======== Data lines

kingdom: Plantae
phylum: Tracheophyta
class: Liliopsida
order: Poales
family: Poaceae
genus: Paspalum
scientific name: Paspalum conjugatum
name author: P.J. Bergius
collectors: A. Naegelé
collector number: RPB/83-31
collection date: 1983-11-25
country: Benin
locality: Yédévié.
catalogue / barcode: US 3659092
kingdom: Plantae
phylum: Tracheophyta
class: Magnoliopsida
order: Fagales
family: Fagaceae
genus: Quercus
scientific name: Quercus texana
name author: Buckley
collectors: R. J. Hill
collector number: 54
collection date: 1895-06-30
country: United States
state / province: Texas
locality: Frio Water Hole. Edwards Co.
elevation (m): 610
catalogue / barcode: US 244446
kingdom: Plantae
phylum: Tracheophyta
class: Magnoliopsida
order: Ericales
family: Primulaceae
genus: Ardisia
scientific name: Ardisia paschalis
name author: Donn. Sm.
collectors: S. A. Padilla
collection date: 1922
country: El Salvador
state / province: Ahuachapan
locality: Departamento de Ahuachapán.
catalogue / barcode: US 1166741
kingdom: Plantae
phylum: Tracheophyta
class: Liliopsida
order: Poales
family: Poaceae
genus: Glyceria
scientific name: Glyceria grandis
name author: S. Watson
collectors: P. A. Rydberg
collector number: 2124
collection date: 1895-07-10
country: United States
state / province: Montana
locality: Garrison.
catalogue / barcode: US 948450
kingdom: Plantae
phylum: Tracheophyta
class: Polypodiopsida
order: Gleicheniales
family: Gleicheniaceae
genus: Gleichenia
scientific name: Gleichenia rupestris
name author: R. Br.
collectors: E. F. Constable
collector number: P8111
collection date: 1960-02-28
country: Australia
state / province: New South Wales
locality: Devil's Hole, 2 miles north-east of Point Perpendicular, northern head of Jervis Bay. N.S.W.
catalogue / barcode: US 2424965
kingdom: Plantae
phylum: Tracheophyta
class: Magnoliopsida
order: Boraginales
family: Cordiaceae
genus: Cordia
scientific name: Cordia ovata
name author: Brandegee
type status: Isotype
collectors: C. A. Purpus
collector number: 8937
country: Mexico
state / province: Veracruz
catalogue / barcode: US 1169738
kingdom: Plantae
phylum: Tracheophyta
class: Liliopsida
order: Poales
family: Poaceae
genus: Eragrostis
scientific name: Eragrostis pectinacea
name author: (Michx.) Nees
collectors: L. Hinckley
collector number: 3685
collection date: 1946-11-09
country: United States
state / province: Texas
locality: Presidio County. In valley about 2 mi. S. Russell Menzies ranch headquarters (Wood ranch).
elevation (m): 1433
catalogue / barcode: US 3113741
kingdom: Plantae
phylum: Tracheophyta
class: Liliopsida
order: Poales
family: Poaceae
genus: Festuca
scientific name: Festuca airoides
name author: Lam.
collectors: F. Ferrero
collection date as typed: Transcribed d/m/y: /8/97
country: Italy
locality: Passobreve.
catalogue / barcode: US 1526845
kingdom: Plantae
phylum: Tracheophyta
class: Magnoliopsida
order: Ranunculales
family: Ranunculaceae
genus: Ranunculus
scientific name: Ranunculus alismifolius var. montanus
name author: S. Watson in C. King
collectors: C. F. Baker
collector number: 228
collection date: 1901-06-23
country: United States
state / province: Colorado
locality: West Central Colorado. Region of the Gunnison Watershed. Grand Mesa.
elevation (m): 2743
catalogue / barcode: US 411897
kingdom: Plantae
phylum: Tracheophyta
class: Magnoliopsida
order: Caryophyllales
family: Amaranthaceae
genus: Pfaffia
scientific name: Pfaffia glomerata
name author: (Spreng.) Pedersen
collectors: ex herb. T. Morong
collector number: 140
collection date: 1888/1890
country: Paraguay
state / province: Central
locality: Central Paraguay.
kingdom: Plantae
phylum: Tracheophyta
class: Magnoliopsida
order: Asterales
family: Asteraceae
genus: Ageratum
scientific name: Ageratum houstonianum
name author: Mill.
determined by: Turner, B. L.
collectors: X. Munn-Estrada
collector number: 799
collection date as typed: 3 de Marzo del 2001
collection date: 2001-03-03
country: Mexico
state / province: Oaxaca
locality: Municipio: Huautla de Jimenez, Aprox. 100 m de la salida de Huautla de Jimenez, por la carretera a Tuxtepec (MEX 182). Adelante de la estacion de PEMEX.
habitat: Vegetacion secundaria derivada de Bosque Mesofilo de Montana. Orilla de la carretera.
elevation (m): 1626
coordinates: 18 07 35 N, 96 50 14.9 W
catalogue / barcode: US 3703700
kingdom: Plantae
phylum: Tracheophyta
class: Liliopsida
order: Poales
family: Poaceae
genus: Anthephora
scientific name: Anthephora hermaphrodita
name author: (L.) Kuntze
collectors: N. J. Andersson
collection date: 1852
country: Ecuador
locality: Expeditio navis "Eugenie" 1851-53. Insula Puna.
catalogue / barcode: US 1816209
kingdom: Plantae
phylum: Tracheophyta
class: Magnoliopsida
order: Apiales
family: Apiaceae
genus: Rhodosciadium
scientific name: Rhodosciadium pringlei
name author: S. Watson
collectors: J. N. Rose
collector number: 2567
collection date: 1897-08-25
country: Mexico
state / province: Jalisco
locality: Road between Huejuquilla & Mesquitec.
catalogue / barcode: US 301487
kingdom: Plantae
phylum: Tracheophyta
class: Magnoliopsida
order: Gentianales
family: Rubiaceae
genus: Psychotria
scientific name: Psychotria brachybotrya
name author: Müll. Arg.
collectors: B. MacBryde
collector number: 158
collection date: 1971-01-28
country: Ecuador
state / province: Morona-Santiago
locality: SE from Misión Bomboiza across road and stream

================

Written problem: Copy verbatim every line of the rows, from the first line through the line containing "collection date: 1946-11-09", inclusive.

Task answer:
kingdom: Plantae
phylum: Tracheophyta
class: Liliopsida
order: Poales
family: Poaceae
genus: Paspalum
scientific name: Paspalum conjugatum
name author: P.J. Bergius
collectors: A. Naegelé
collector number: RPB/83-31
collection date: 1983-11-25
country: Benin
locality: Yédévié.
catalogue / barcode: US 3659092
kingdom: Plantae
phylum: Tracheophyta
class: Magnoliopsida
order: Fagales
family: Fagaceae
genus: Quercus
scientific name: Quercus texana
name author: Buckley
collectors: R. J. Hill
collector number: 54
collection date: 1895-06-30
country: United States
state / province: Texas
locality: Frio Water Hole. Edwards Co.
elevation (m): 610
catalogue / barcode: US 244446
kingdom: Plantae
phylum: Tracheophyta
class: Magnoliopsida
order: Ericales
family: Primulaceae
genus: Ardisia
scientific name: Ardisia paschalis
name author: Donn. Sm.
collectors: S. A. Padilla
collection date: 1922
country: El Salvador
state / province: Ahuachapan
locality: Departamento de Ahuachapán.
catalogue / barcode: US 1166741
kingdom: Plantae
phylum: Tracheophyta
class: Liliopsida
order: Poales
family: Poaceae
genus: Glyceria
scientific name: Glyceria grandis
name author: S. Watson
collectors: P. A. Rydberg
collector number: 2124
collection date: 1895-07-10
country: United States
state / province: Montana
locality: Garrison.
catalogue / barcode: US 948450
kingdom: Plantae
phylum: Tracheophyta
class: Polypodiopsida
order: Gleicheniales
family: Gleicheniaceae
genus: Gleichenia
scientific name: Gleichenia rupestris
name author: R. Br.
collectors: E. F. Constable
collector number: P8111
collection date: 1960-02-28
country: Australia
state / province: New South Wales
locality: Devil's Hole, 2 miles north-east of Point Perpendicular, northern head of Jervis Bay. N.S.W.
catalogue / barcode: US 2424965
kingdom: Plantae
phylum: Tracheophyta
class: Magnoliopsida
order: Boraginales
family: Cordiaceae
genus: Cordia
scientific name: Cordia ovata
name author: Brandegee
type status: Isotype
collectors: C. A. Purpus
collector number: 8937
country: Mexico
state / province: Veracruz
catalogue / barcode: US 1169738
kingdom: Plantae
phylum: Tracheophyta
class: Liliopsida
order: Poales
family: Poaceae
genus: Eragrostis
scientific name: Eragrostis pectinacea
name author: (Michx.) Nees
collectors: L. Hinckley
collector number: 3685
collection date: 1946-11-09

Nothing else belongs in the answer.